There are reasons to be optimistic that Gottlieb recognizes the value of harm reduction, while not being tied to any particular ideological dogma. In an article for Forbes in 2013, Gottlieb pointed to the potential benefits of reduced risk products.
“If the industry was earnest about transitioning away from the manufacture of smoked cigarettes, and getting into the development of new products that would still satisfy peoples’ taste for nicotine (with hopefully much lower risks) there could be public health virtue,” wrote Gottlieb.
The article highlighted the inevitable clash between anti-tobacco activists and the producers of reduced risk products in the wake of the Tobacco Control Act. “The compromise the two parties struck in Washington was supposed to satisfy both sides’ aspirations. But in the end, only one party may win,” wrote Gottlieb.
Since the Trump administration took office, there has been a chorus of voices calling for reform of the FDA’s out of date and counterproductive tobacco policies.
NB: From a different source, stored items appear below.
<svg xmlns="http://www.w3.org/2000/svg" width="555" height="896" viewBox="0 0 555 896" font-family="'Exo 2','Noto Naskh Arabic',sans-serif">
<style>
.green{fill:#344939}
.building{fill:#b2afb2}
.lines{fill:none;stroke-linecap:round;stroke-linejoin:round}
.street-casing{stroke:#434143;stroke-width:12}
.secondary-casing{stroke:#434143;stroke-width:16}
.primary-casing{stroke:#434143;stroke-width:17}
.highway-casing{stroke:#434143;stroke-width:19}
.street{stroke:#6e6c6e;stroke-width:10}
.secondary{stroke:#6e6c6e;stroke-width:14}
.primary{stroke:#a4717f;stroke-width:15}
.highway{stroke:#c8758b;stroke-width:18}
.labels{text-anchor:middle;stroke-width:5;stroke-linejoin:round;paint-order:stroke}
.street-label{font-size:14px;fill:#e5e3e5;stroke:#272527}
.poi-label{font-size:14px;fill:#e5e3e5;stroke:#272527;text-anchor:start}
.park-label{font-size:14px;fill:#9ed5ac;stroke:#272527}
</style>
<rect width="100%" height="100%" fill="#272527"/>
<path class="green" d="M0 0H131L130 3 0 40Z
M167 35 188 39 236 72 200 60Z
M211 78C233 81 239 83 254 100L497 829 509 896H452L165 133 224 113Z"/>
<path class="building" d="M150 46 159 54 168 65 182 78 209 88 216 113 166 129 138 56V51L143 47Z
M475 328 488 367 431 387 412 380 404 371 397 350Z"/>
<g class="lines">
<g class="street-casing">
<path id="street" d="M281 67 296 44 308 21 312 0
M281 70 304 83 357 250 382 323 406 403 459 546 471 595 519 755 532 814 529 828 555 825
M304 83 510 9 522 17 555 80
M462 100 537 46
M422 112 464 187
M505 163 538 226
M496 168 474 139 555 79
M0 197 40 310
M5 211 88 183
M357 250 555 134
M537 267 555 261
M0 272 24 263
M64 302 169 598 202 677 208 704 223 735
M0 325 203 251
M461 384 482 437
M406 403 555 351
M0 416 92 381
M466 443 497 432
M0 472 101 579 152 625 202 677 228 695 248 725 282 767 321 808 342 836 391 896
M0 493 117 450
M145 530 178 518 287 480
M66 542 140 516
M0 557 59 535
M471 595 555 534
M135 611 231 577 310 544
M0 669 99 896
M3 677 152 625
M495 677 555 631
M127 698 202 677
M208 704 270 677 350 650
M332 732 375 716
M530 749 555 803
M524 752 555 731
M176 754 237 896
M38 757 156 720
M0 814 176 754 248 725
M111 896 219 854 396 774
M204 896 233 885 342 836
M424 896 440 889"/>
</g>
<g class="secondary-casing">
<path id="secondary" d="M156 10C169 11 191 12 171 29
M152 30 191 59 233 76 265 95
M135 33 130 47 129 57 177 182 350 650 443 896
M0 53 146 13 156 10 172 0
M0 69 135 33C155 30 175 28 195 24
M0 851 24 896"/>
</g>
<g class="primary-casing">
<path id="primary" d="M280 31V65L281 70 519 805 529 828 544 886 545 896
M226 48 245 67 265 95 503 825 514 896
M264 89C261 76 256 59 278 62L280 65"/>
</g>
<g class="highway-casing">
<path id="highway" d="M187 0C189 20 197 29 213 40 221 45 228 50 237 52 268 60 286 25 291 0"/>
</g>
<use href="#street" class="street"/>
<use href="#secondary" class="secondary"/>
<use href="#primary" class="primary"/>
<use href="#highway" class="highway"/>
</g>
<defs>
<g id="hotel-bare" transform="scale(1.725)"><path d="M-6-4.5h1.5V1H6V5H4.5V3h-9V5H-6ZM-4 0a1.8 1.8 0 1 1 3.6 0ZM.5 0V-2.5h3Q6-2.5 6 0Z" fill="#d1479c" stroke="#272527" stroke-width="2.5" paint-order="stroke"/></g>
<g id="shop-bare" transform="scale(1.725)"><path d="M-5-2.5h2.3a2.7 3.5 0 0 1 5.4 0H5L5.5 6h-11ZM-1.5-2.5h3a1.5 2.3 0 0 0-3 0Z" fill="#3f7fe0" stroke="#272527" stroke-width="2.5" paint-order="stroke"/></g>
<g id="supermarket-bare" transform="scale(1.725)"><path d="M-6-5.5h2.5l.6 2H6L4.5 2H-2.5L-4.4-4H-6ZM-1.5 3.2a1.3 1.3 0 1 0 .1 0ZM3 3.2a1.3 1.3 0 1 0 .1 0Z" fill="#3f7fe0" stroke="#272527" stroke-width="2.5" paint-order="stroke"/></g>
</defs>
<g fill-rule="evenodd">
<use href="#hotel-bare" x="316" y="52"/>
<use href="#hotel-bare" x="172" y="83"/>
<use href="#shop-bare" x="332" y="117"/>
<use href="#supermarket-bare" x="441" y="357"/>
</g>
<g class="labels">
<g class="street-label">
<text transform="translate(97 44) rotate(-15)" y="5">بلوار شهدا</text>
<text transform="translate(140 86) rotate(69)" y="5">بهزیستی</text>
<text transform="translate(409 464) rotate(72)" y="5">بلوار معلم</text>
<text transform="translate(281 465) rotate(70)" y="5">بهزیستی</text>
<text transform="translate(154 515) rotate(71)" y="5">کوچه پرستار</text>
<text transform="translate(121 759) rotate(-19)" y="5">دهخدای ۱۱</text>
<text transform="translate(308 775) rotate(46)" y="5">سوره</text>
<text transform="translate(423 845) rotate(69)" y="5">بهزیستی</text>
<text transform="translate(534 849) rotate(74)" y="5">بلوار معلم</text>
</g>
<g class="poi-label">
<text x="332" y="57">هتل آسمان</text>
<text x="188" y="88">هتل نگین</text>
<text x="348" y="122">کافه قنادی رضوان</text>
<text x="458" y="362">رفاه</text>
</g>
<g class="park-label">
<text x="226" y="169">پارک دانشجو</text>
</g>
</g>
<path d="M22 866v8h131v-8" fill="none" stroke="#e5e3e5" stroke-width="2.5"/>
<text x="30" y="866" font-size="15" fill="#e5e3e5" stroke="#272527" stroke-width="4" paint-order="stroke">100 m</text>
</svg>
Reports from the R-Street Institute, the Heritage Foundation, and the Heartland Institute have all made the case that the interests of public health are best served by re-focusing tobacco policy toward harm reduction and innovation allowing new reduced risk alternatives to smoking to remain and enter the market.
Changing the direction and culture of an institution such as the FDA is difficult even at the best of times, but if Gottlieb takes the helm, he will have the power to alter the tobacco landscape in a way that would benefit the health of millions of Americans.